# Were THANK YOU notes part of your curriculum this week?



## heather (May 13, 2002)

Today was THANK YOU note day -

We're a little bit later than I'd like, but we've had the flu & this is the first we could get to it

I put it down on our curriculum, because it includes handwriting, sentence structure, letter structure, etc....to say nothing of Character Development!  

It is definitely a skill I want my girls to learn & utilize throughout their lives - I think it's very important - not just thank yous for gifts, but also if someone has you over to dinner or does something else nice for you.

My husband & I have also gotten in the habit of writing what we call "gratitude notes"
For instance, we met a family over the holidays that had the most polite & helpful children we'd seen in a long time.
We had no reason to send them a thank you note, per se, but we wrote them a note, saying it was nice to spend time with them & complimented them on their polite & helpful children.

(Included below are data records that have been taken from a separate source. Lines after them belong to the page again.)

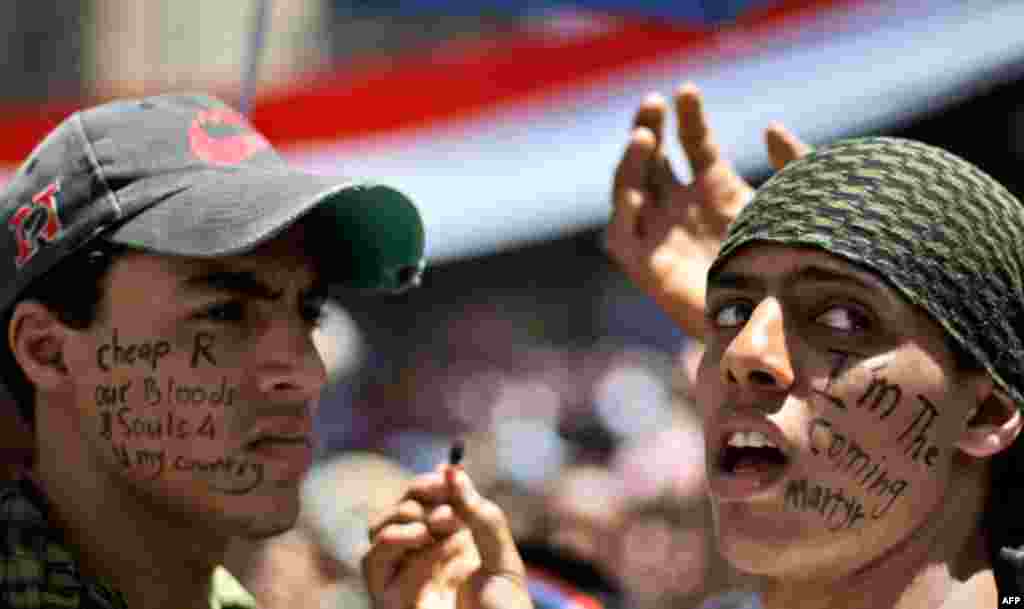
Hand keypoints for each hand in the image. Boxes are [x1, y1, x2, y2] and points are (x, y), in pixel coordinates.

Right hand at [363, 465, 530, 608]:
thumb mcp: (501, 556)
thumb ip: (481, 514)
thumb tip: (453, 468)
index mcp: (452, 540)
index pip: (427, 496)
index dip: (433, 482)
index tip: (448, 477)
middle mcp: (424, 554)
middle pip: (400, 506)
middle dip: (420, 494)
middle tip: (448, 507)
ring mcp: (404, 574)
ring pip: (377, 527)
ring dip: (402, 513)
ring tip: (433, 526)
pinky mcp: (389, 595)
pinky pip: (371, 558)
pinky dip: (391, 537)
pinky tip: (420, 536)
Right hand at [606, 82, 809, 340]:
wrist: (781, 323)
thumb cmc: (796, 268)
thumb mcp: (801, 206)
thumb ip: (791, 163)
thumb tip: (769, 127)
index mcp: (719, 190)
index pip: (694, 142)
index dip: (689, 116)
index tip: (688, 90)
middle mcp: (686, 209)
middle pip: (655, 160)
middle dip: (650, 128)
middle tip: (652, 104)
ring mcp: (665, 236)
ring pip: (632, 190)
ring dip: (631, 163)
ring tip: (643, 137)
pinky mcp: (649, 269)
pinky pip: (622, 236)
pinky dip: (622, 211)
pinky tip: (634, 189)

In this day & age of e-mails, I think a handwritten note is nice to give (and receive!)


----------



## halfpint (Jan 24, 2005)

I'm glad that someone else does thank-you notes. My kids already did theirs though, so it was not part of school. We've had some family ask us not to send notes, I suspect because it made them feel guilty that their children didn't do it. I have never received thank-you notes for any of my nieces/nephew's graduations (high school or college), nor from a nieces wedding present. I'm not bitter, I actually didn't think anything about it until my mom mentioned it at Christmas to me that my children were the only ones that ever thanked them for anything.

I have several friends who tell me that thank-you notes aren't required if you personally thank someone, but I still don't feel that is right.

Dawn
Dawn


----------



## WildernesFamily (Mar 11, 2006)

Nope, but they will be NEXT week when we start school up again. I'm not quite as "on the ball" as some of you 

I was never taught to write thank you notes... it's something I still sometimes fail at today... but I'm trying to instill their importance in my children.


----------



## myhorsejack (Sep 30, 2007)

Yes we did thank you notes on Monday morning.

We also had the flu last week or maybe would have been able to do them before starting back to school. But regardless it is a good exercise for all of us to do. Keeps me on my toes too as I also sat and wrote them.

It was a good way to get back into the classroom this week.

Christina


----------



## Pigeon Lady (Apr 4, 2004)

Yes. Still have to send them out though. 

Thanks for reminding me.

Pauline


----------